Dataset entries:
----

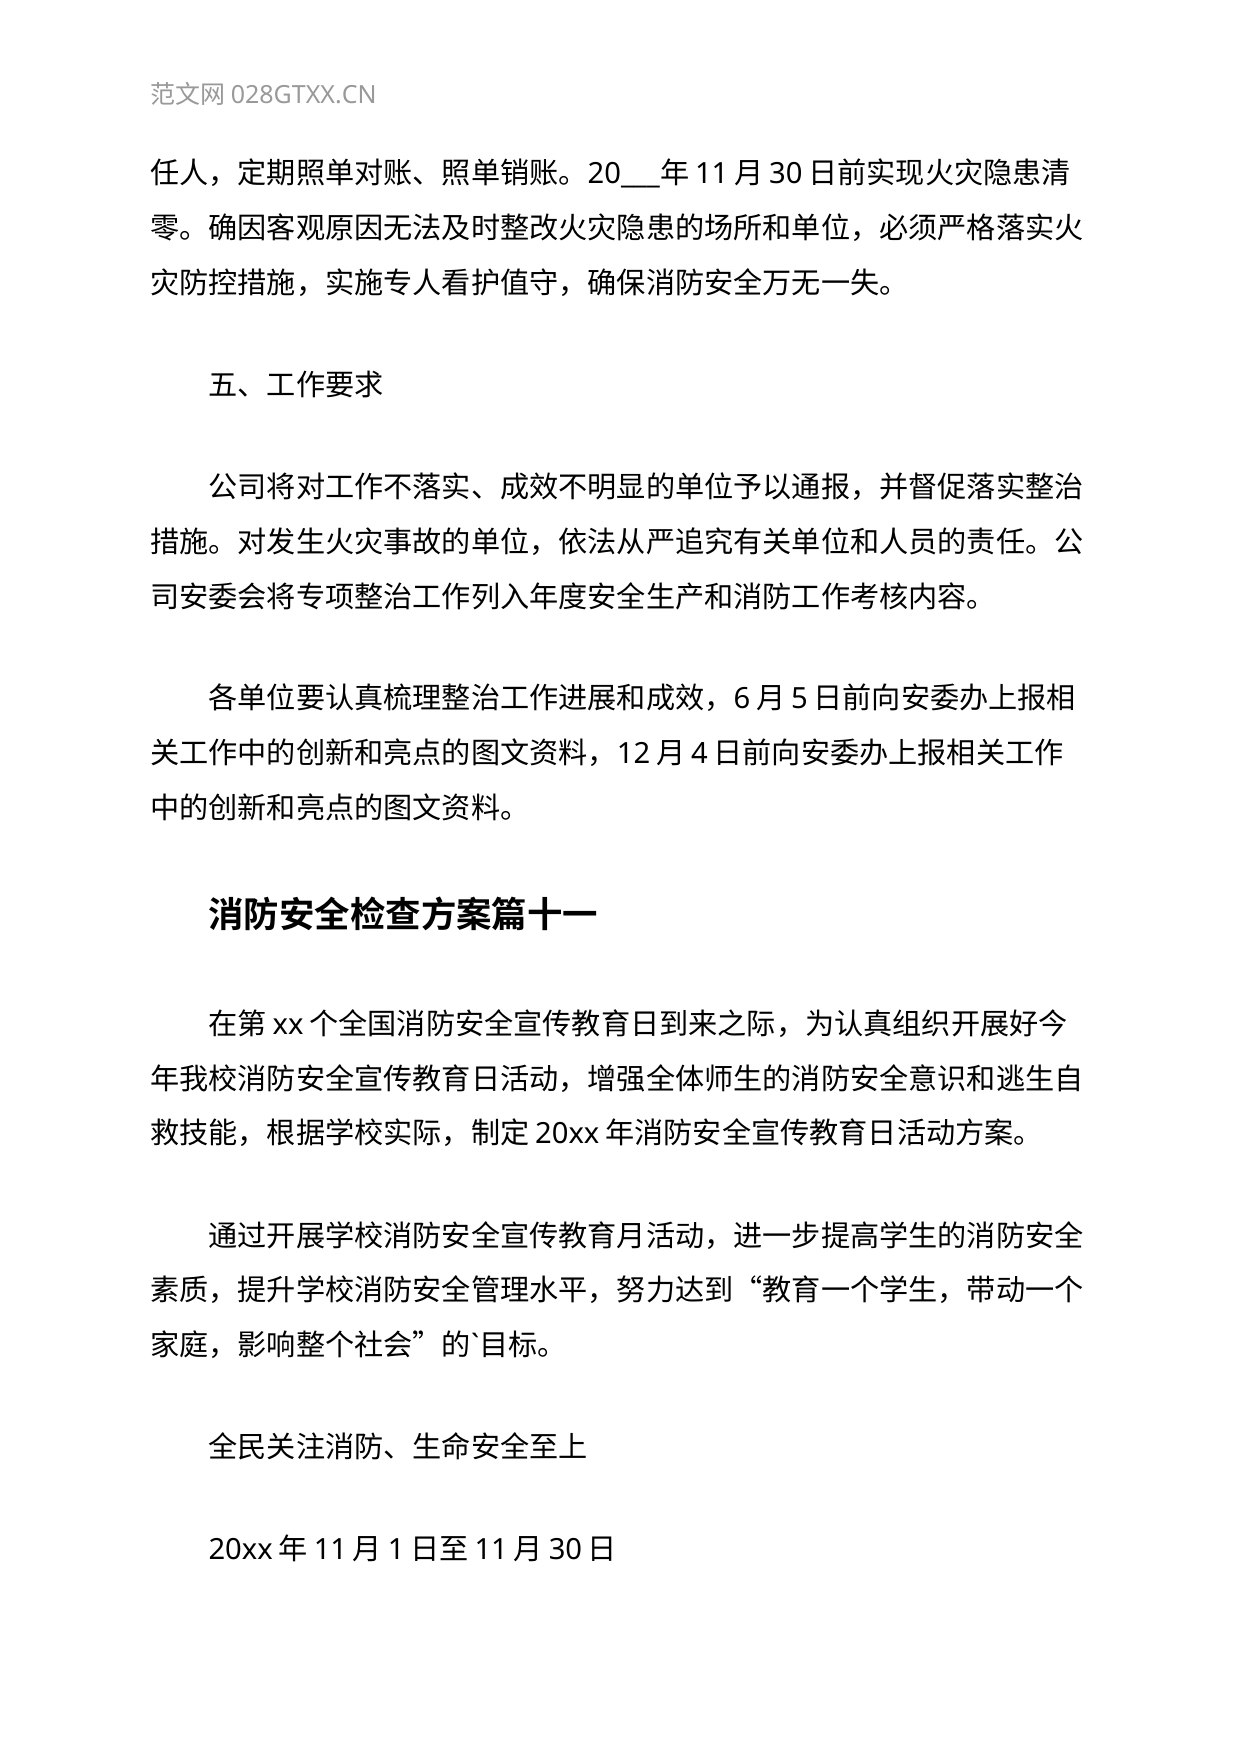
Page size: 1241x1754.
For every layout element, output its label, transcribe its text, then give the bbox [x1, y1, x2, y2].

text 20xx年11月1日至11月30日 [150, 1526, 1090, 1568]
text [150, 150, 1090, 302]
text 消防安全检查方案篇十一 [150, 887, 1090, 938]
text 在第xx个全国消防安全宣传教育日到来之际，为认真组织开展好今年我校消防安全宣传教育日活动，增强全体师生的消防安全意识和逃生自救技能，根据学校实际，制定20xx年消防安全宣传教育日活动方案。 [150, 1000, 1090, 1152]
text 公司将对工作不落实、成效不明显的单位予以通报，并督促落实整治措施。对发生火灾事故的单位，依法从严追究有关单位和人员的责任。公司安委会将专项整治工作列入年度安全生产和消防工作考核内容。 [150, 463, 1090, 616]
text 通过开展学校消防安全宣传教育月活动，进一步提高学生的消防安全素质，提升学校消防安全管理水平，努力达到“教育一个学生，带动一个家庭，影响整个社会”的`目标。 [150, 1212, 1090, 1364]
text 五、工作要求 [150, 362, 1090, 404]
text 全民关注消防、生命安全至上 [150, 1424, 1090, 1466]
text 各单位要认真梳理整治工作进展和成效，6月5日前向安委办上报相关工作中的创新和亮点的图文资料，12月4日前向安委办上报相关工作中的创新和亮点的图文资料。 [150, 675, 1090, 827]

----

- _Directive_:
The answer must be a word-for-word copy of all the entries, containing no pictures.

- _Exercise result_:
Page size: 1241x1754.
For every layout element, output its label, transcribe its text, then give the bbox [x1, y1, x2, y2].

text 20xx年11月1日至11月30日 [150, 1526, 1090, 1568]
text [150, 150, 1090, 302]
text 消防安全检查方案篇十一 [150, 887, 1090, 938]
text 在第xx个全国消防安全宣传教育日到来之际，为认真组织开展好今年我校消防安全宣传教育日活动，增强全体师生的消防安全意识和逃生自救技能，根据学校实际，制定20xx年消防安全宣传教育日活动方案。 [150, 1000, 1090, 1152]
text 公司将对工作不落实、成效不明显的单位予以通报，并督促落实整治措施。对发生火灾事故的单位，依法从严追究有关单位和人员的责任。公司安委会将专项整治工作列入年度安全生产和消防工作考核内容。 [150, 463, 1090, 616]
text 通过开展学校消防安全宣传教育月活动，进一步提高学生的消防安全素质，提升学校消防安全管理水平，努力达到“教育一个学生，带动一个家庭，影响整个社会”的`目标。 [150, 1212, 1090, 1364]
text 五、工作要求 [150, 362, 1090, 404]
text 全民关注消防、生命安全至上 [150, 1424, 1090, 1466]
text 各单位要认真梳理整治工作进展和成效，6月5日前向安委办上报相关工作中的创新和亮点的图文资料，12月4日前向安委办上报相关工作中的创新和亮点的图文资料。 [150, 675, 1090, 827]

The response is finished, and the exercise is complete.